Exercise instructions » Only a number is expected: the count of lines in the listing where "Example" occurs.
-- Opening Marker --
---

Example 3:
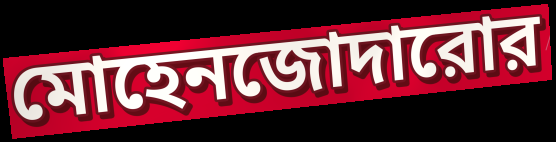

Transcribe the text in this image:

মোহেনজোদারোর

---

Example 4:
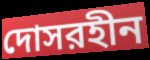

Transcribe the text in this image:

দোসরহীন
-- Closing Marker --
-- Opening Marker --
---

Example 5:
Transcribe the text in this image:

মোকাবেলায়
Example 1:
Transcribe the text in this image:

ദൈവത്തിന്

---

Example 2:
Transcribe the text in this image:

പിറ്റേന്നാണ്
-- Closing Marker --
Result » 5